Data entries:
========================================================================

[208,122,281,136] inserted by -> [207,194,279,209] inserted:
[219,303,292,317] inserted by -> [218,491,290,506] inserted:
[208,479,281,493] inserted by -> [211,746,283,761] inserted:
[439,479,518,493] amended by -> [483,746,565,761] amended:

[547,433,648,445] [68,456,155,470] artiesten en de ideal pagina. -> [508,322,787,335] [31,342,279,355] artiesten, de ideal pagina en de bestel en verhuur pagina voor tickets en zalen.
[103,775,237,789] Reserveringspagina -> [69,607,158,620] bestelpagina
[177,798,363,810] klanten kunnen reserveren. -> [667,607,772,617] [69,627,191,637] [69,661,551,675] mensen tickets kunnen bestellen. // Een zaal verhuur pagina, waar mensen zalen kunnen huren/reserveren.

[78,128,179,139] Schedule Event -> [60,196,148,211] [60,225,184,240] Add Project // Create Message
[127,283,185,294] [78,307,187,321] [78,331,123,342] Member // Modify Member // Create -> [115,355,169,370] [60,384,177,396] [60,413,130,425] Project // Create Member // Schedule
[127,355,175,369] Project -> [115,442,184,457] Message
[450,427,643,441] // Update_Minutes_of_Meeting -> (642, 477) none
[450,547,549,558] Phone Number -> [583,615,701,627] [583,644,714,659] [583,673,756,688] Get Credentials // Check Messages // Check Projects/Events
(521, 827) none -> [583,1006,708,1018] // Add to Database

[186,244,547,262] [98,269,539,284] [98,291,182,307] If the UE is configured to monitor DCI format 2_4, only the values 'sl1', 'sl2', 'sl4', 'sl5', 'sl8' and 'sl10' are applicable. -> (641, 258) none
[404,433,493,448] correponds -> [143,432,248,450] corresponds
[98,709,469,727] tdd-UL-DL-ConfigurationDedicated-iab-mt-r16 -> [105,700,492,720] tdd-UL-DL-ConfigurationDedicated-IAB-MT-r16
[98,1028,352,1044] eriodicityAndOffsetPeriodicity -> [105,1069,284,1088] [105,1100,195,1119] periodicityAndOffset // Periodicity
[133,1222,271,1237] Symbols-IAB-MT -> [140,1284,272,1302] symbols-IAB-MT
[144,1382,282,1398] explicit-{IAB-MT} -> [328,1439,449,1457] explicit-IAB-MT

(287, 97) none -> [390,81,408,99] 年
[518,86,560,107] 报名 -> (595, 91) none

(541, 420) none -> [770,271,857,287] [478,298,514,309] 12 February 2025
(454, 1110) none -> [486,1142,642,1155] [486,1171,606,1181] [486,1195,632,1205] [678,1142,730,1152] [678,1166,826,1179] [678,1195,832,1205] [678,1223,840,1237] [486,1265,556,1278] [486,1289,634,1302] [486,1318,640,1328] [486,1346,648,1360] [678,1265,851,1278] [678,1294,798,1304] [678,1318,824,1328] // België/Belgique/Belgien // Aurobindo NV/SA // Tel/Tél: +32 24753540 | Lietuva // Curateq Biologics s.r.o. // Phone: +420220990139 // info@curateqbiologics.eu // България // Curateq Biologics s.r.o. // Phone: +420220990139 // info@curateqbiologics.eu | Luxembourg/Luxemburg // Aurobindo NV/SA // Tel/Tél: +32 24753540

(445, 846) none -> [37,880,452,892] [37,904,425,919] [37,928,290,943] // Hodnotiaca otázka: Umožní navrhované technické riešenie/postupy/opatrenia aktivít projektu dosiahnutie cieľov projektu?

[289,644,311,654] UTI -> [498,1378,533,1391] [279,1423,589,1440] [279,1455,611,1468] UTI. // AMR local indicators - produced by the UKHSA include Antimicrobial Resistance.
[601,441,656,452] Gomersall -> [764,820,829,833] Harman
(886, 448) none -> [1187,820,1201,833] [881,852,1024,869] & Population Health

========================================================================

### [Task prompt]
Write the entries out a second time. Match them exactly.

### [Expected output]
[208,122,281,136] inserted by -> [207,194,279,209] inserted:
[219,303,292,317] inserted by -> [218,491,290,506] inserted:
[208,479,281,493] inserted by -> [211,746,283,761] inserted:
[439,479,518,493] amended by -> [483,746,565,761] amended:

[547,433,648,445] [68,456,155,470] artiesten en de ideal pagina. -> [508,322,787,335] [31,342,279,355] artiesten, de ideal pagina en de bestel en verhuur pagina voor tickets en zalen.
[103,775,237,789] Reserveringspagina -> [69,607,158,620] bestelpagina
[177,798,363,810] klanten kunnen reserveren. -> [667,607,772,617] [69,627,191,637] [69,661,551,675] mensen tickets kunnen bestellen. // Een zaal verhuur pagina, waar mensen zalen kunnen huren/reserveren.

[78,128,179,139] Schedule Event -> [60,196,148,211] [60,225,184,240] Add Project // Create Message
[127,283,185,294] [78,307,187,321] [78,331,123,342] Member // Modify Member // Create -> [115,355,169,370] [60,384,177,396] [60,413,130,425] Project // Create Member // Schedule
[127,355,175,369] Project -> [115,442,184,457] Message
[450,427,643,441] // Update_Minutes_of_Meeting -> (642, 477) none
[450,547,549,558] Phone Number -> [583,615,701,627] [583,644,714,659] [583,673,756,688] Get Credentials // Check Messages // Check Projects/Events
(521, 827) none -> [583,1006,708,1018] // Add to Database

[186,244,547,262] [98,269,539,284] [98,291,182,307] If the UE is configured to monitor DCI format 2_4, only the values 'sl1', 'sl2', 'sl4', 'sl5', 'sl8' and 'sl10' are applicable. -> (641, 258) none
[404,433,493,448] correponds -> [143,432,248,450] corresponds
[98,709,469,727] tdd-UL-DL-ConfigurationDedicated-iab-mt-r16 -> [105,700,492,720] tdd-UL-DL-ConfigurationDedicated-IAB-MT-r16
[98,1028,352,1044] eriodicityAndOffsetPeriodicity -> [105,1069,284,1088] [105,1100,195,1119] periodicityAndOffset // Periodicity
[133,1222,271,1237] Symbols-IAB-MT -> [140,1284,272,1302] symbols-IAB-MT
[144,1382,282,1398] explicit-{IAB-MT} -> [328,1439,449,1457] explicit-IAB-MT

(287, 97) none -> [390,81,408,99] 年
[518,86,560,107] 报名 -> (595, 91) none

(541, 420) none -> [770,271,857,287] [478,298,514,309] 12 February 2025
(454, 1110) none -> [486,1142,642,1155] [486,1171,606,1181] [486,1195,632,1205] [678,1142,730,1152] [678,1166,826,1179] [678,1195,832,1205] [678,1223,840,1237] [486,1265,556,1278] [486,1289,634,1302] [486,1318,640,1328] [486,1346,648,1360] [678,1265,851,1278] [678,1294,798,1304] [678,1318,824,1328] // België/Belgique/Belgien // Aurobindo NV/SA // Tel/Tél: +32 24753540 | Lietuva // Curateq Biologics s.r.o. // Phone: +420220990139 // info@curateqbiologics.eu // България // Curateq Biologics s.r.o. // Phone: +420220990139 // info@curateqbiologics.eu | Luxembourg/Luxemburg // Aurobindo NV/SA // Tel/Tél: +32 24753540

(445, 846) none -> [37,880,452,892] [37,904,425,919] [37,928,290,943] // Hodnotiaca otázka: Umožní navrhované technické riešenie/postupy/opatrenia aktivít projektu dosiahnutie cieľov projektu?

[289,644,311,654] UTI -> [498,1378,533,1391] [279,1423,589,1440] [279,1455,611,1468] UTI. // AMR local indicators - produced by the UKHSA include Antimicrobial Resistance.
[601,441,656,452] Gomersall -> [764,820,829,833] Harman
(886, 448) none -> [1187,820,1201,833] [881,852,1024,869] & Population Health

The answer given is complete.